● **What is expected**
An exact copy is needed of the lines from the one that contains "Identify the document" through the final line of the data below, with pictures left out.

● **Page layout parsing data**

──────────────────────────────

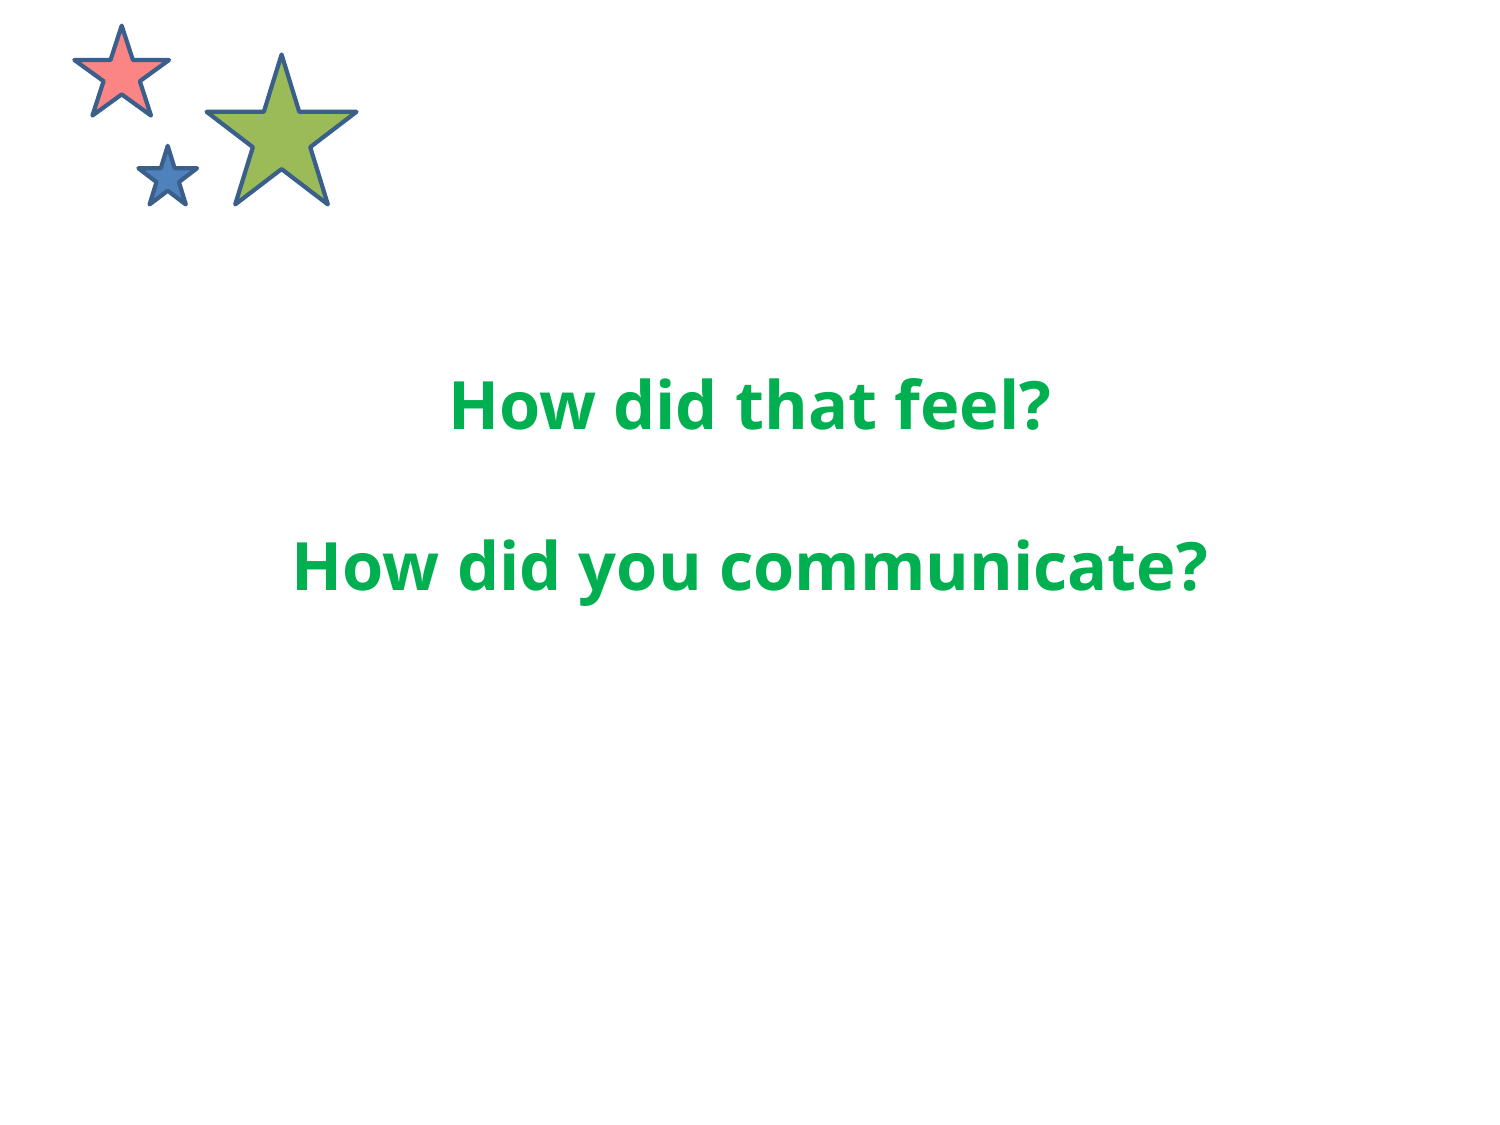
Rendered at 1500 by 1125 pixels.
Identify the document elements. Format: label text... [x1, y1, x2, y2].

list How did that feel? How did you communicate? [75, 262, 1425, 1005]
text_box [72, 23, 172, 118]
text_box [136, 143, 200, 207]
text_box [204, 52, 359, 207]
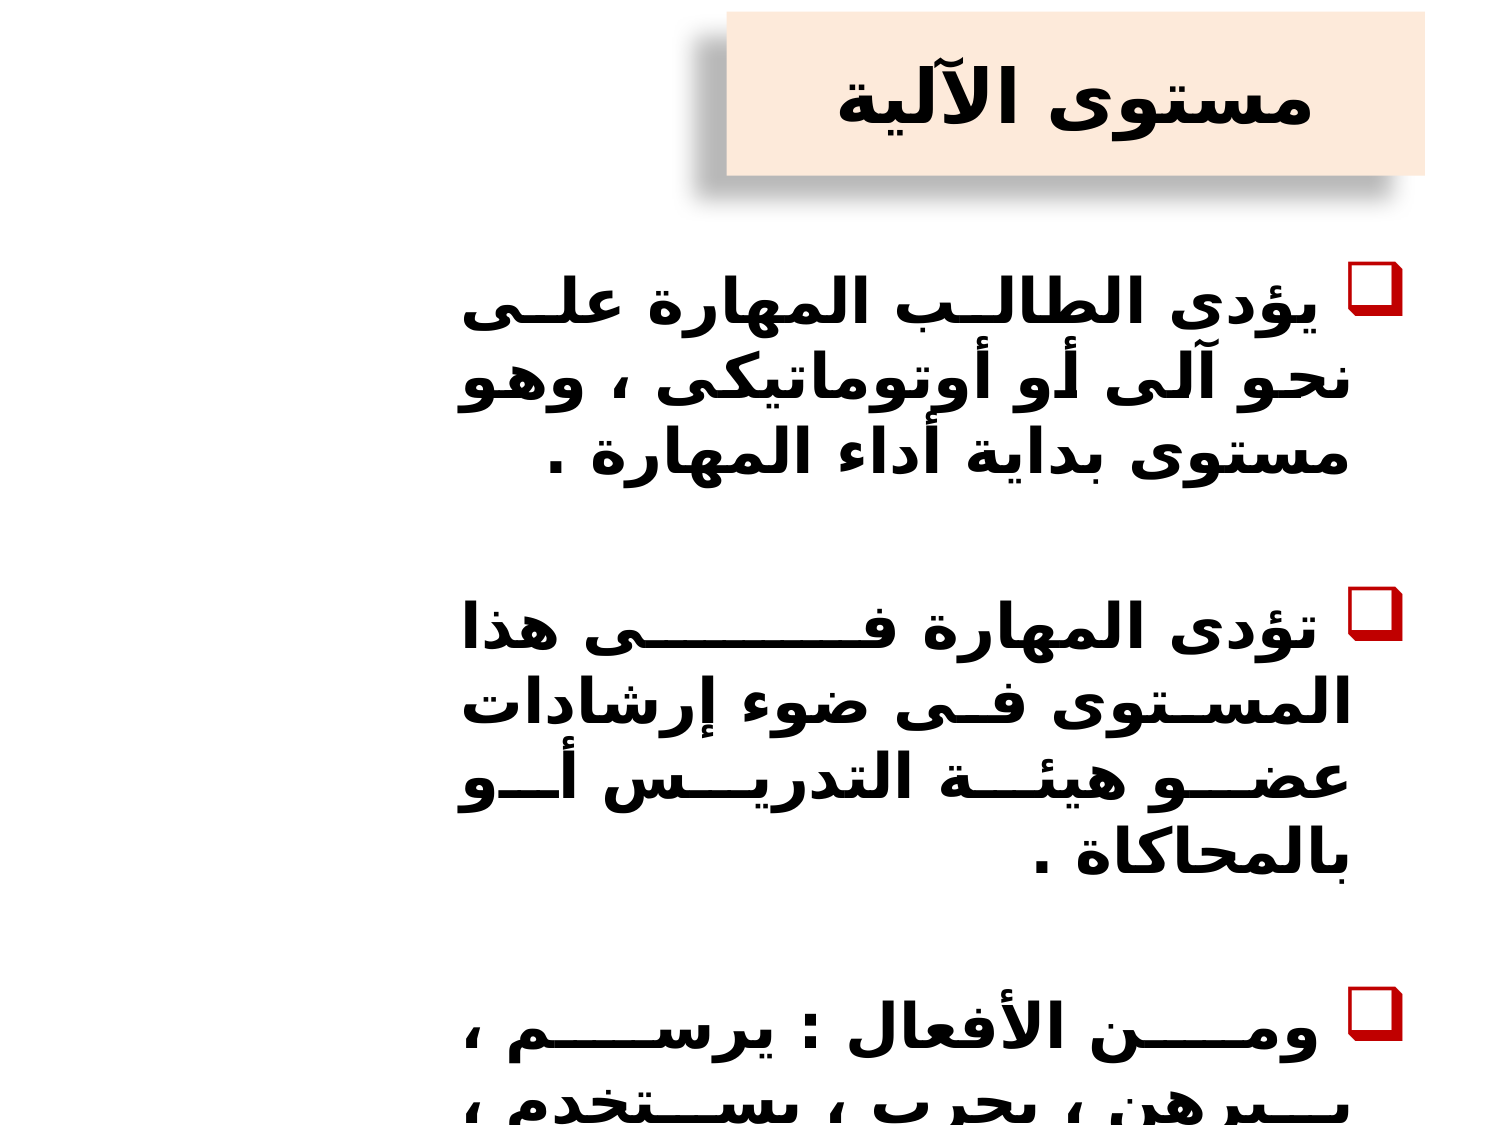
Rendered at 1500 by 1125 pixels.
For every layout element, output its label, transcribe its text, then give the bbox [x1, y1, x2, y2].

list يؤدى الطالب المهارة على نحو آلى أو أوتوماتيكى ، وهو مستوى بداية أداء المهارة . تؤدى المهارة فى هذا المستوى فى ضوء إرشادات عضو هيئة التدريس أو بالمحاكاة . ومن الأفعال : يرسم ، يبرهن ، يجرب ، يستخدم ، يفحص ، ينفذ . [445, 253, 1425, 997]
title مستوى الآلية [726, 11, 1425, 176]
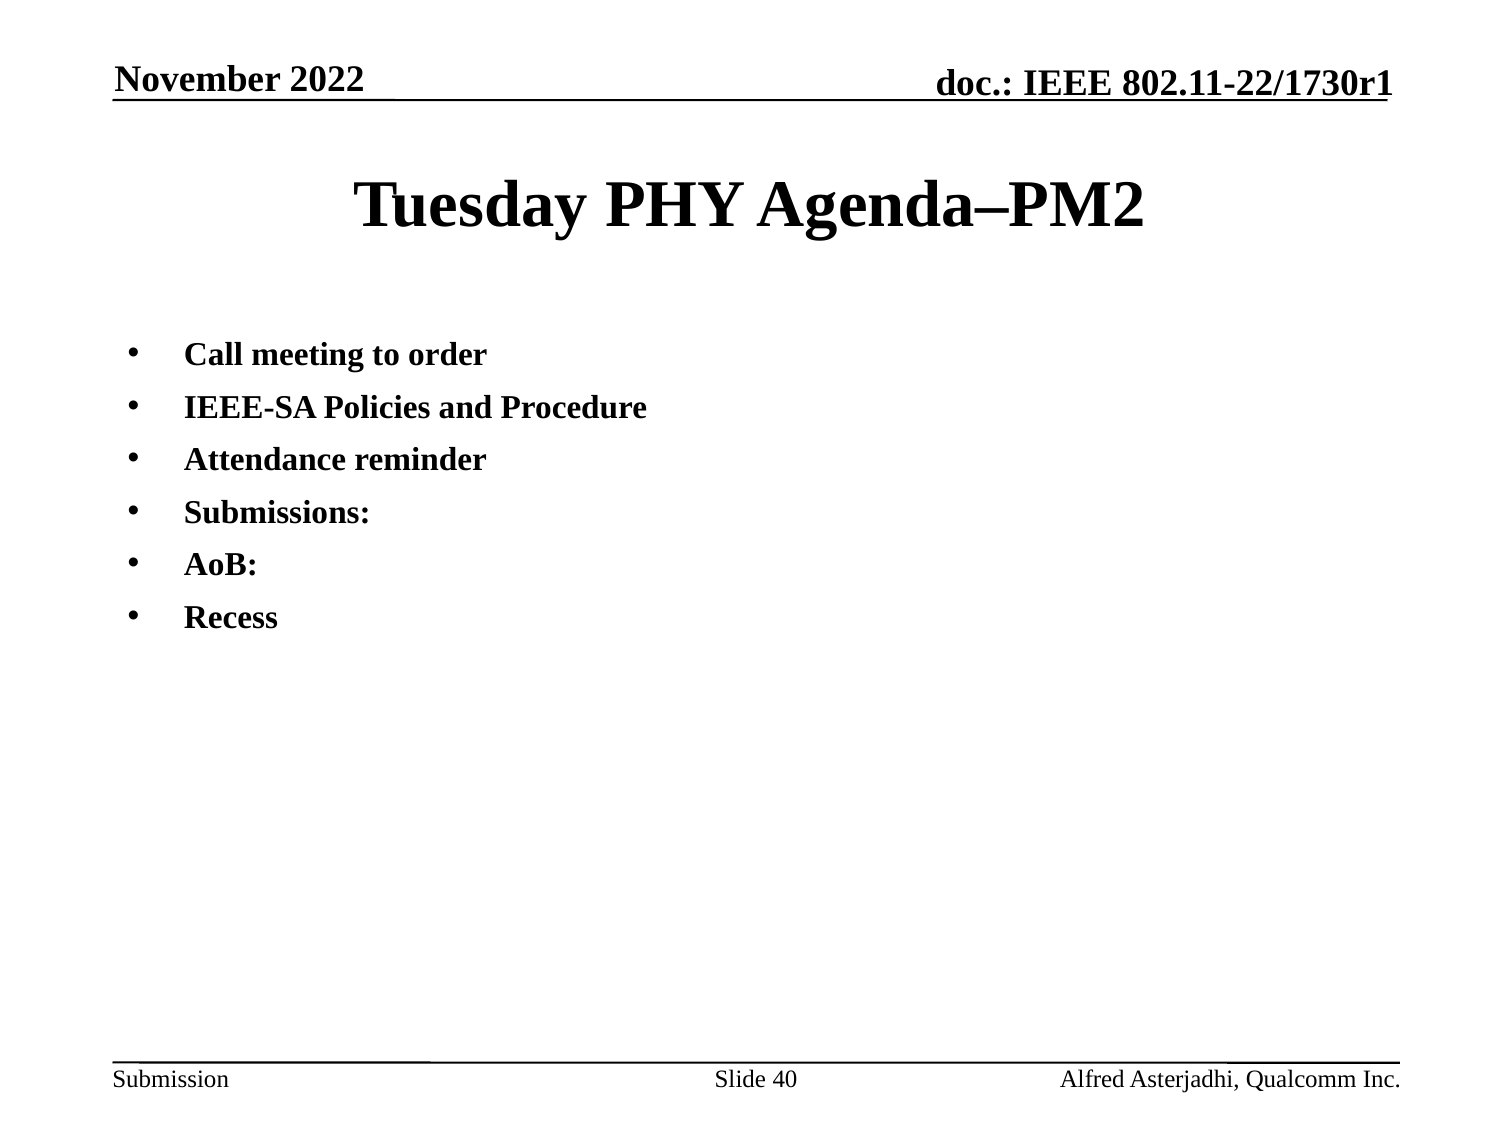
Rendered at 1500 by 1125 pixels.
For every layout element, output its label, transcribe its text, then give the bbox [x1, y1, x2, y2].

──────────────────────────────

● **Solution for this problem**
Identify the document elements. Format: label text... [x1, y1, x2, y2].

list How did that feel? How did you communicate? [75, 262, 1425, 1005]
text_box [72, 23, 172, 118]
text_box [136, 143, 200, 207]
text_box [204, 52, 359, 207]
Rendered at 1500 by 1125 pixels.
For every layout element, output its label, transcribe its text, then give the bbox [x1, y1, x2, y2].

list يؤدى الطالب المهارة على نحو آلى أو أوتوماتيكى ، وهو مستوى بداية أداء المهارة . تؤدى المهارة فى هذا المستوى فى ضوء إرشادات عضو هيئة التدريس أو بالمحاكاة . ومن الأفعال : يرسم ، يبرهن ، يجرب ، يستخدم ، يفحص ، ينفذ . [445, 253, 1425, 997]
title مستوى الآلية [726, 11, 1425, 176]
Rendered at 1500 by 1125 pixels.
For every layout element, output its label, transcribe its text, then give the bbox [x1, y1, x2, y2].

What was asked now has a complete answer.